Стало вдруг горько и странно. Пропала радость от долгожданного купания, от спокойной ночи в безопасном лесу. И одолевшее разочарование показалось слишком сильным. Непреодолимым.
Он не хочет, чтобы Мэй уходила. Потому что влюбился в нее как последний дурак.
Это нормально, мужчина должен любить свою невесту. Но в том-то и вся горькая шутка: Мэй никогда не станет его женой…
– Вошей вашей матери… – пробормотал Люк, сам не понимая, кого имеет в виду.
Ругательство про «вошей» было сильным, его говорили только заклятым врагам. Но ведь Мэй и ее отец теперь не враги. Теперь они свои, друзья. Почти родные, почти члены семьи.
Кто же сейчас враг? Кто препятствует счастью? Почему Мэй не может остаться?
Может, потому, что она не любит Люка?
Ерунда, Люк нравится ей, это точно. Это без сомнений. Достаточно прикоснуться к ее рукам, услышать ее голос, когда она произносит имя «Люк», посмотреть в ее глаза – и все становится ясно.
Они нравятся друг другу, они понимают друг друга, им хорошо рядом друг с другом. И у них есть Енси, который слушается обоих. Так почему они должны расстаться?
Люк сдержит обещание и отпустит. По-другому быть не может. Но как же это глупо и бестолково!
Прохладная вода немного остудила голову. И, яростно натирая тело мылом, Люк решил, что сейчас слишком рано что-то решать окончательно. Может, Мэй еще поменяет свое решение. Ей просто надо увидеть, как рождается дракон. Надо первой положить ладонь ему на голову и произнести имя, надо назвать свою собственную машину.
И тогда, когда малыш-дракончик засеменит рядом – послушный, любознательный, ласковый, – тогда Мэй сама пожелает остаться. И Люк совсем не будет возражать.
Нет, возражать он не будет вовсе!
Плоский выступ скалы скрывался за рядами узкоствольных, высоких деревьев, чьи воздушные корни спускались с веток до земли и цеплялись за почву с завидной настойчивостью. Справа скала становилась отвесной и неприступной, впереди ее закрывали деревья, а слева резкий обрыв уходил к самой реке.

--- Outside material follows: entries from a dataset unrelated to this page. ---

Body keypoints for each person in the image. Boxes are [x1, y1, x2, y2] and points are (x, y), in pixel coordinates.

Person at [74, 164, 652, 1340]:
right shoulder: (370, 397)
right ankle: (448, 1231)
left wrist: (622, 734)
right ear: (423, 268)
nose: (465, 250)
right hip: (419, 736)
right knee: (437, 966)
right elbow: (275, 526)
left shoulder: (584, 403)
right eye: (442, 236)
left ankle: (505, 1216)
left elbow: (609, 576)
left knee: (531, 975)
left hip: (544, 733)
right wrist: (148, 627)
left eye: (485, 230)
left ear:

Внизу бушевала вода, сдавленная еще одной скалой, и ее шум отдавался эхом от неприступных утесов. Места для дракона тут было сколько угодно. Устроив его недалеко от деревьев, Люк занялся костром у стены и заверил, что всю ночь тут будет тепло и удобно.
– Скала нагреется от огня и будет отдавать свое тепло.
И она же защитит нас от ветра. Главное – это не свалиться с обрыва. Так что, когда будете искать место для того, чтобы пописать – будьте внимательны.
– Я прямо в костер поссу, – заверил Ник.
– И получишь по башке! – пихнула его Нгака. – Нечего тут в костры ссать. Топай к деревьям, понял? – Она вздохнула и добавила: – Глаз да глаз за этими братьями…
– Это точно, – согласился Люк и достал из своего рюкзака стопку остывших лепешек.
Накинулись на еду так, словно и не лопали пару часов назад мясо. Хлюпая кинелем, Ник хвастался, что мог бы спокойно прыгнуть с обрыва и поплыть по реке и что это может любой дурак. Нгака поддразнивала его, Мэй молчала, наблюдая за этими двумя слегка прищуренными глазами.
Когда же лепешки закончились, а кинеля осталось на донышке кувшина, Люк потянулся и, почувствовав тяжелую сытость и легкую усталость, распорядился:
– Все, теперь всем спать. Найдите себе подходящее место и устраивайтесь. Шкуры на драконе. Ник, притащи и для сестры. А я устроюсь рядом с Енси.
Люк всегда предпочитал спать рядом с драконом. Он и сам не знал почему. Просто нравилось, и все. Словно близость любимой машины утешала и успокаивала. Потому он устроился под навесом крыла, расправил шкуру, завернулся в шерстяную ткань – вернее, только завернул ноги, потому что прохлада, царившая на скалах, была скорее приятной.